Tugas yang Dikerjakan
1. Menurut kutipan tentang hakikat berita, berita dipandang sebagai apa dalam tradisi Pers Timur?
2. Ubahlah paragraf yang diawali "Berbeda dengan itu, Pers Barat" dalam kutipan tentang hakikat berita menjadi daftar singkat yang tetap memuat fakta utamanya.
3. Lanjutkan kutipan tentang hakikat berita mulai dari kalimat terakhirnya.

··· Kutipan

Berita sering dianggap sebagai cermin realitas. Namun, apakah benar teks berita hanya menyajikan fakta apa adanya? Jika dianalogikan dengan sebuah toko, barang dagangan utama lembaga jurnalistik adalah berita. Nasib perusahaan media ditentukan oleh kualitas beritanya (Barus, 2010). Jika beritanya “laku,” iklan akan masuk; jika tidak, media bisa bangkrut.
Pertanyaan kuncinya: apa sebenarnya yang dimaksud dengan berita? Dan lebih jauh, bagaimana cara berita dikonstruksi hingga bisa memengaruhi cara kita memandang realitas?
Hakikat Berita Menurut Pandangan Timur dan Barat
Untuk memahami berita sebagai laporan atas fakta, kita perlu melihat bagaimana berbagai tradisi pers memaknai istilah “berita.” Tidak semua bangsa atau sistem politik mendefinisikan berita dengan cara yang sama. Ada perbedaan tajam antara cara pandang pers di negara-negara Timur yang cenderung sosialis-komunis, di negara-negara Barat yang liberal-kapitalis, serta pemikiran tokoh pers Indonesia sendiri.
Perbedaan ini menunjukkan bahwa berita bukanlah sesuatu yang universal dan tunggal, melainkan konsep yang dipengaruhi oleh sistem sosial, politik, dan ideologi tempat media itu berada.
1. Pers Timur: Berita sebagai Alat Negara
Dalam tradisi Pers Timur yang berasaskan sosialis-komunis, berita bukanlah komoditas. Berita dipandang sebagai instrumen negara untuk mendidik rakyat dan menjaga stabilitas politik (Kusumaningrat & Kusumaningrat, 2012). Media di sini berfungsi sebagai perpanjangan tangan negara, bukan sebagai bisnis.
2. Pers Barat: Berita sebagai Komoditas
Berbeda dengan itu, Pers Barat memandang berita sebagai barang dagangan. Artinya, berita harus menarik agar “laku dijual.” Lord Northcliffe mendefinisikan berita sebagai “anything out of the ordinary.” Walkley menambahkan unsur kejutan: “combined with the element of surprise.” Maka, anjing menggigit manusia bukan berita, tetapi manusia menggigit anjing adalah berita.
Williard C. Bleyer menegaskan bahwa berita adalah kejadian aktual yang layak dimuat karena bernilai bagi pembaca.

······
··· Data yang Disediakan

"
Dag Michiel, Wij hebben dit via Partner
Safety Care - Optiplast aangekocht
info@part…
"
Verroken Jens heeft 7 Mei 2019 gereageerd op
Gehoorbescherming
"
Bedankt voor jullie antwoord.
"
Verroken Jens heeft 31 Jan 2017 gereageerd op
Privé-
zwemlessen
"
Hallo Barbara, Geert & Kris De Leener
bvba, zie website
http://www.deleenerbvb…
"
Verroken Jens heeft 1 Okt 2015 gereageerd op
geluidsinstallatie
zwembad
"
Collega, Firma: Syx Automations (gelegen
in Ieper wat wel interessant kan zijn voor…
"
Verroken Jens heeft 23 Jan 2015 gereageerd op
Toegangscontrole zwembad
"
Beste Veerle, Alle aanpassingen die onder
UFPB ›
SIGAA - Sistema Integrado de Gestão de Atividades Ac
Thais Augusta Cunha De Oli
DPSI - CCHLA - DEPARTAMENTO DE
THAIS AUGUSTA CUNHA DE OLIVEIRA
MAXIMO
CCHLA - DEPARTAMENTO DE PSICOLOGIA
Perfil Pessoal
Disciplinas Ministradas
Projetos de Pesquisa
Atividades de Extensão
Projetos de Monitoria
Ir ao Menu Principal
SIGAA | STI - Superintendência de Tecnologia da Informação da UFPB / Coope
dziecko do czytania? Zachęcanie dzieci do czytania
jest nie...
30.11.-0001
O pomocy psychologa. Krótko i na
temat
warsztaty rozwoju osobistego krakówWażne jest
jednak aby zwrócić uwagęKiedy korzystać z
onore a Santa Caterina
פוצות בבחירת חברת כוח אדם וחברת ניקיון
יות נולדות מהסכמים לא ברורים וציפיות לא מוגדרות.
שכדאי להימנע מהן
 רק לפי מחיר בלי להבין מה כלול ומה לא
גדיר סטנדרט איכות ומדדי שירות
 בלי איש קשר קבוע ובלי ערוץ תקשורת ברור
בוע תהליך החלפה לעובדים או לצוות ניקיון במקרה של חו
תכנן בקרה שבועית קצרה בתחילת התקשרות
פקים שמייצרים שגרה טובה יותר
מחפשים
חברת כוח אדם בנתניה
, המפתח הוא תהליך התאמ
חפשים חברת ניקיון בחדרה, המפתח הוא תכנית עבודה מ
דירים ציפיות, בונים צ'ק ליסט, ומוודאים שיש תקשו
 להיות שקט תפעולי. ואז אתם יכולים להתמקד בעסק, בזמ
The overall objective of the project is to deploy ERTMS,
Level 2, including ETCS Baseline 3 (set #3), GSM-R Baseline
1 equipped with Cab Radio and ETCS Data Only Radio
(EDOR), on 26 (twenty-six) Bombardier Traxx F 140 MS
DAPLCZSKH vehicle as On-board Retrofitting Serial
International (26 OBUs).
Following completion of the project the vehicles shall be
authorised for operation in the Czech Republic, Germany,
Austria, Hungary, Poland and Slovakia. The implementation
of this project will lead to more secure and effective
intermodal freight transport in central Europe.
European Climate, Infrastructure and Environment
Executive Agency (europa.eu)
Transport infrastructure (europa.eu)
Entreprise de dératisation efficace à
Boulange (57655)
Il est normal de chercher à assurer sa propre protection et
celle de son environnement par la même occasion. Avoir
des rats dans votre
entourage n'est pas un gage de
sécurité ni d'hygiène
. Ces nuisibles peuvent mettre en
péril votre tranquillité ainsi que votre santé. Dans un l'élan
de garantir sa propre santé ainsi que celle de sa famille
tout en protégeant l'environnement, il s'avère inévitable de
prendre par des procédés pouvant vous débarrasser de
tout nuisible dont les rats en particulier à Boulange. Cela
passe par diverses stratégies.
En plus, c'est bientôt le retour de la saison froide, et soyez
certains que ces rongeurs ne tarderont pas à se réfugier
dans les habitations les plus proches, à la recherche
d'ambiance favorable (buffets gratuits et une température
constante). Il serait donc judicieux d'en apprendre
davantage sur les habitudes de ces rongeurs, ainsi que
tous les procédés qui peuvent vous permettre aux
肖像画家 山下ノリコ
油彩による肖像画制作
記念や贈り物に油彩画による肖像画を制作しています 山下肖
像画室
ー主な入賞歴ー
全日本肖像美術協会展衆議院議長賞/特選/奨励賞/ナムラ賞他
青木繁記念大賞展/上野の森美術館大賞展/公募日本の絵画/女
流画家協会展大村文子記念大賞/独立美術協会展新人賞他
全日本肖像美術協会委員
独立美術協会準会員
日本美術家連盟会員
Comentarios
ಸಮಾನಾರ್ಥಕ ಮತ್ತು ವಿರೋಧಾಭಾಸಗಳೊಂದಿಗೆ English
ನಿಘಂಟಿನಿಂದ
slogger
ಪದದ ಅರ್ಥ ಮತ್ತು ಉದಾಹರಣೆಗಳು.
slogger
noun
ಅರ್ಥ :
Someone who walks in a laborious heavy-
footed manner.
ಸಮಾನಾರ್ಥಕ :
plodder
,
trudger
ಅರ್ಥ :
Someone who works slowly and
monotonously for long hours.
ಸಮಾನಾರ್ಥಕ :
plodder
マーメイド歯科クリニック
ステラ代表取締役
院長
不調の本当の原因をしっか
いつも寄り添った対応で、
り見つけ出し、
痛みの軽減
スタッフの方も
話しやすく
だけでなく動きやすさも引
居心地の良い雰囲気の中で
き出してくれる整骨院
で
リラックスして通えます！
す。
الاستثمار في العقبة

······
··· Data yang Disediakan

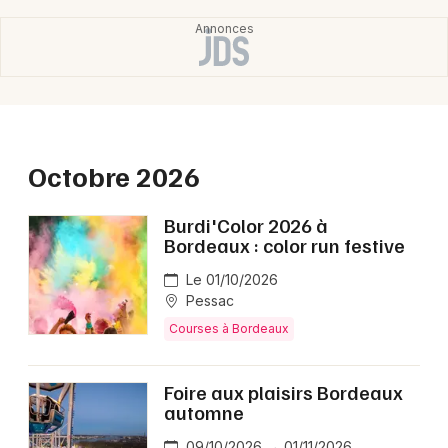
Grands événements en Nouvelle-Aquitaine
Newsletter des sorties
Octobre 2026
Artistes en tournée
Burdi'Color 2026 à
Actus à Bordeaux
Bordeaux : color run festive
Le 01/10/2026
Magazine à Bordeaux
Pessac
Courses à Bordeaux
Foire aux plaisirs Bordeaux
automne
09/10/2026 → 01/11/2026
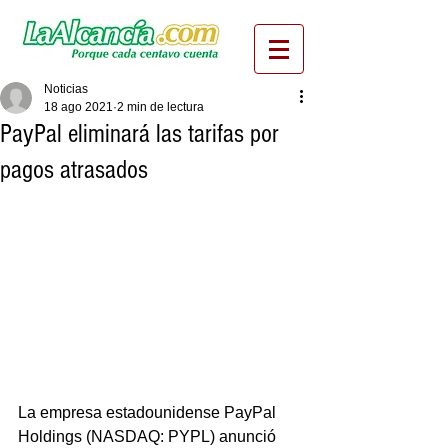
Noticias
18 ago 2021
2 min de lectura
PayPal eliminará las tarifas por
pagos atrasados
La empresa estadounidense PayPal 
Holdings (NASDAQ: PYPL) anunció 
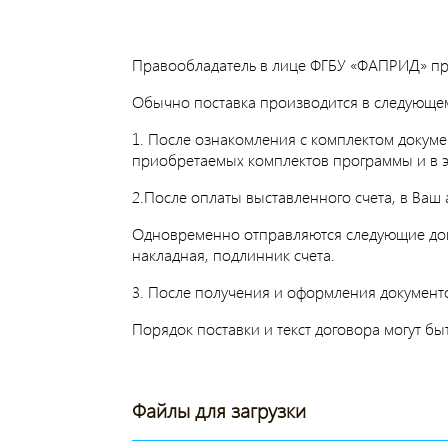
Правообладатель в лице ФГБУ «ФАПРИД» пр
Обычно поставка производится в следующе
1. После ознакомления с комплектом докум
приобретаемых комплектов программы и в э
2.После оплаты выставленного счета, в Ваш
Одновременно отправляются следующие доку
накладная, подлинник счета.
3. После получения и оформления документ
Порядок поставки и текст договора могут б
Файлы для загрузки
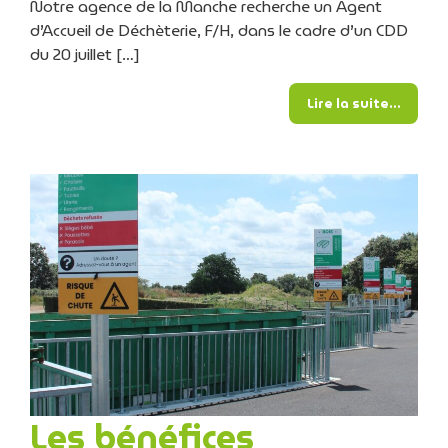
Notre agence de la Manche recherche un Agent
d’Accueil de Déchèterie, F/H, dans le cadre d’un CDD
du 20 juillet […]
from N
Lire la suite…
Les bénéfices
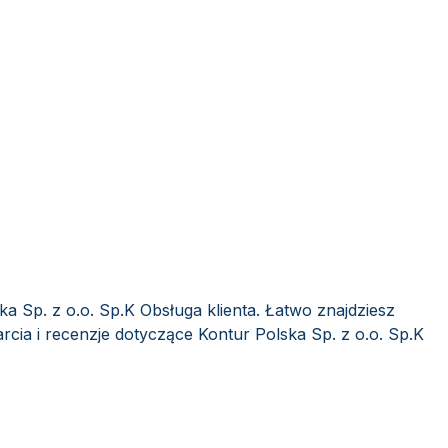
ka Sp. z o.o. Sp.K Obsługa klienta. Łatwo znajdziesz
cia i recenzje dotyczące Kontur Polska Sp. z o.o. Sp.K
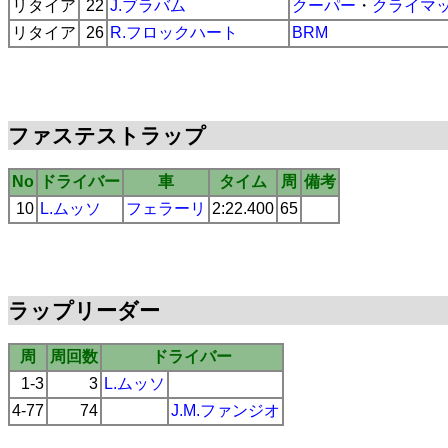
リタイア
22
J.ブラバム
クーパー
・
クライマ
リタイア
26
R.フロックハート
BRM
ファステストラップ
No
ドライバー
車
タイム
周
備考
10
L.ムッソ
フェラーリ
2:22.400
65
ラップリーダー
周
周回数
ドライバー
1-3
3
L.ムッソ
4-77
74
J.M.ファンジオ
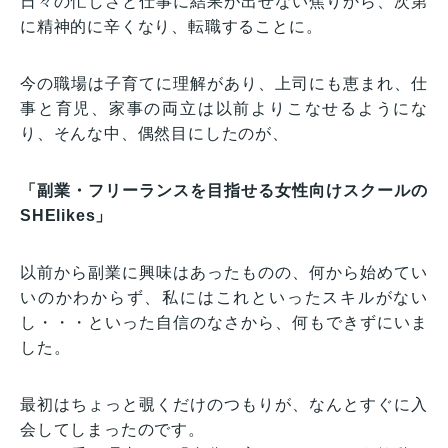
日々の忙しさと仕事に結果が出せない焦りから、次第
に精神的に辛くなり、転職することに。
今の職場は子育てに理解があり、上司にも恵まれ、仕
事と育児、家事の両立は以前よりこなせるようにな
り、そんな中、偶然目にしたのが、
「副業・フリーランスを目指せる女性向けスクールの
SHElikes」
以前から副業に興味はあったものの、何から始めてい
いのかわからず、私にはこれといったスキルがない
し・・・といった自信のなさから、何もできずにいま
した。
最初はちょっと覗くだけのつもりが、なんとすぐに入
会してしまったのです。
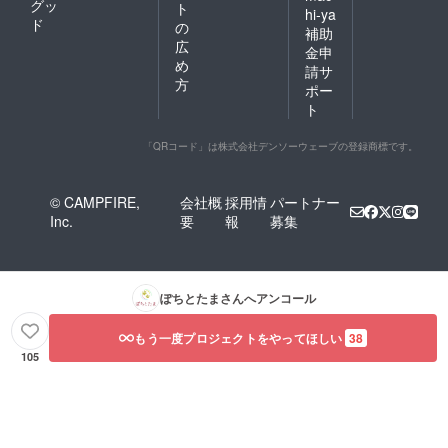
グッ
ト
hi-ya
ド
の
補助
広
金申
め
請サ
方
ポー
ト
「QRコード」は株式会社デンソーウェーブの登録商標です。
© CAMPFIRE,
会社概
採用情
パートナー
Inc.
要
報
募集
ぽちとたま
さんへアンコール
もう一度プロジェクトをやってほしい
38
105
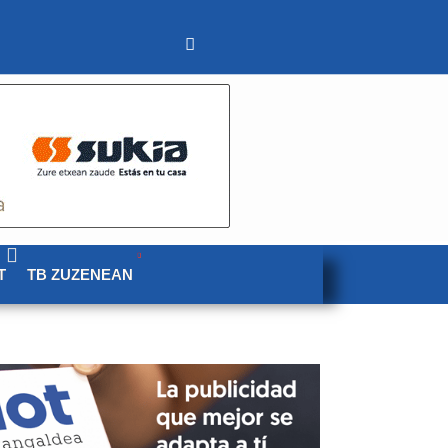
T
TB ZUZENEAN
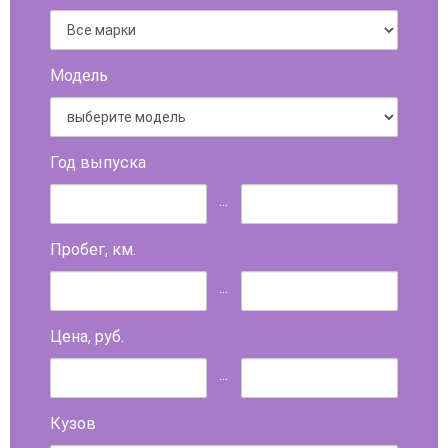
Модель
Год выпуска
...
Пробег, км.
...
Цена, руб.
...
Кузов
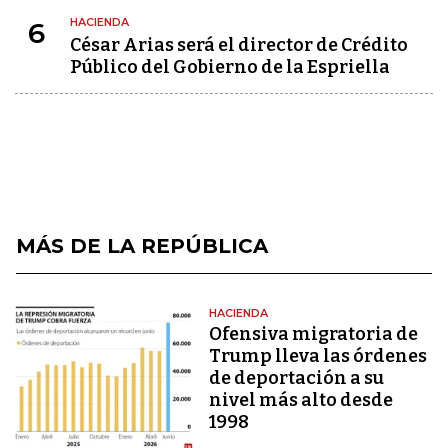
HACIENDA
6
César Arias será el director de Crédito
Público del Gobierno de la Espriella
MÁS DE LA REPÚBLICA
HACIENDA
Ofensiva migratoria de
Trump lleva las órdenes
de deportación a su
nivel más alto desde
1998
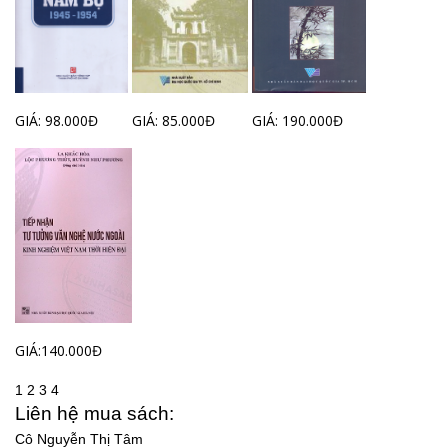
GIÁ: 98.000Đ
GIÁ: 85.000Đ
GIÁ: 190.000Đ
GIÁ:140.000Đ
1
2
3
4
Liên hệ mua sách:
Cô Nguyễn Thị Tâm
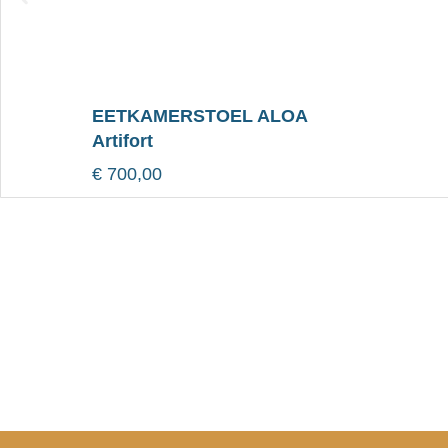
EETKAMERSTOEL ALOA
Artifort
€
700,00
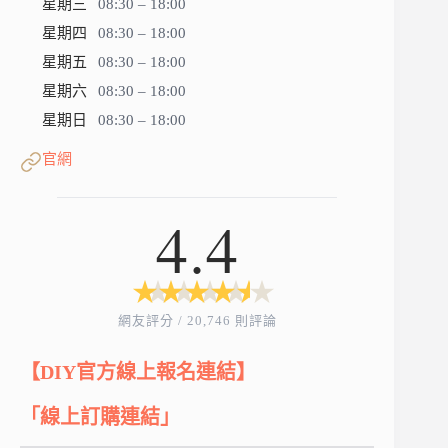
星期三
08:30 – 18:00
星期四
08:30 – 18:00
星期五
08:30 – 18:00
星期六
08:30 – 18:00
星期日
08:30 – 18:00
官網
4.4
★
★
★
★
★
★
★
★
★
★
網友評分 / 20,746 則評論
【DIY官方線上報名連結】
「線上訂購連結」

······
··· Data yang Disediakan

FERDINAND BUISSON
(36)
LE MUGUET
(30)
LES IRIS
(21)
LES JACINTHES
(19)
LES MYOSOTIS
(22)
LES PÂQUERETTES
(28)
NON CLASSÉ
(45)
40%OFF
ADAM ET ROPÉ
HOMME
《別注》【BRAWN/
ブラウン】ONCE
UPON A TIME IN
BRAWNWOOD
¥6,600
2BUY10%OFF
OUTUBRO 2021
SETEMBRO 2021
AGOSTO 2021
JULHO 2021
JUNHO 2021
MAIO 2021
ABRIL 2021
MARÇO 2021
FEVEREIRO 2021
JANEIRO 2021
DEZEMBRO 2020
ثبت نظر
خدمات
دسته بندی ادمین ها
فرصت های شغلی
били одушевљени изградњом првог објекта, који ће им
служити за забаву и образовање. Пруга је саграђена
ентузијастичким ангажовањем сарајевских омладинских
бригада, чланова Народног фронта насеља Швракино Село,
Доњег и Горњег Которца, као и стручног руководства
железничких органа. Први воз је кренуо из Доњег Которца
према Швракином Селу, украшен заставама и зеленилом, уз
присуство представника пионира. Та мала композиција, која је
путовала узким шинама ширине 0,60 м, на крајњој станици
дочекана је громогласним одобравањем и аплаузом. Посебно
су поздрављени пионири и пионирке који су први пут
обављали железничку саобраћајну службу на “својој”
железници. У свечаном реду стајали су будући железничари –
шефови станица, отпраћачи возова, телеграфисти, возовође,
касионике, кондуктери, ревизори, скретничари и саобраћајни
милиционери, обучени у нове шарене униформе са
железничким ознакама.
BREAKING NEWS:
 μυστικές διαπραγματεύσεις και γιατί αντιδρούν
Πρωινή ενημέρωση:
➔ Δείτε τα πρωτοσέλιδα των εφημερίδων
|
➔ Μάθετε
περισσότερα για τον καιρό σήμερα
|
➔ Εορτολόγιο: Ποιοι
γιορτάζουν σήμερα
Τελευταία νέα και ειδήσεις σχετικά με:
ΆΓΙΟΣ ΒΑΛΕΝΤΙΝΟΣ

······

Jawaban per Tugas
1. Berita dipandang sebagai instrumen negara untuk mendidik rakyat dan menjaga stabilitas politik.

2.
- Pers Barat memandang berita sebagai barang dagangan yang harus menarik agar laku dijual.
- Lord Northcliffe mendefinisikan berita sebagai "anything out of the ordinary."
- Walkley menambahkan unsur kejutan: "combined with the element of surprise."
- Anjing menggigit manusia bukan berita, tetapi manusia menggigit anjing adalah berita.

3.
3. Perspektif Indonesia: Jacob Oetama
Tokoh pers Indonesia, Jacob Oetama, menyatakan bahwa berita bukan fakta, melainkan laporan tentang fakta itu sendiri. Peristiwa menjadi berita hanya ketika dilaporkan wartawan dan masuk ke kesadaran publik. Artinya, berita adalah hasil rekonstruksi fakta, bukan fakta murni.
Berita Bukan Fakta, Melainkan Laporan atas Fakta
Teun A. van Dijk (1988b) membedakan dua jenis berita:
- Berita di media massa (cetak, elektronik, digital) → layak dianalisis karena bersifat publik.
- Berita antarindividu → misalnya kabar dari mulut ke mulut, yang lebih bersifat personal.
Dalam kajian ini, fokus kita adalah berita yang dipublikasikan media massa karena di situlah ideologi bekerja.
Dari berbagai definisi di atas, jelas bahwa berita selalu melibatkan interpretasi. Berita tidak pernah identik dengan peristiwa yang terjadi di lapangan. Ia adalah hasil rekonstruksi wartawan dan redaksi. Setiap tahap dalam proses jurnalistik melibatkan seleksi, penyusunan, dan pengemasan yang sarat perspektif dan ideologi.
- Perencanaan liputan
- Redaksi menentukan isu apa yang layak diliput.
- Keputusan ini dipengaruhi banyak faktor: nilai berita (news values), kepentingan publik, bahkan agenda politik atau bisnis media.
- Dari ratusan peristiwa setiap hari, hanya segelintir yang dipilih menjadi berita.
- Peliputan di lapangan
- Wartawan hadir di lokasi, memilih narasumber, dan mencatat peristiwa.
- Namun, wartawan tidak mungkin menuliskan semua detail. Ia harus menyeleksi fakta mana yang dianggap penting, relevan, atau sesuai dengan angle liputan yang sudah ditetapkan.
- Pilihan narasumber juga memengaruhi sudut pandang yang muncul.
- Penulisan berita
- Fakta lapangan kemudian ditulis dengan struktur tertentu, misalnya piramida terbalik (lead, body, ending).
- Dalam tahap ini, bahasa berperan penting. Pemilihan kata bisa menonjolkan pihak tertentu sekaligus menyamarkan pihak lain.
- Ideologi media mulai tampak: bagaimana peristiwa diposisikan, siapa yang dianggap aktor utama, dan apa yang ditekankan.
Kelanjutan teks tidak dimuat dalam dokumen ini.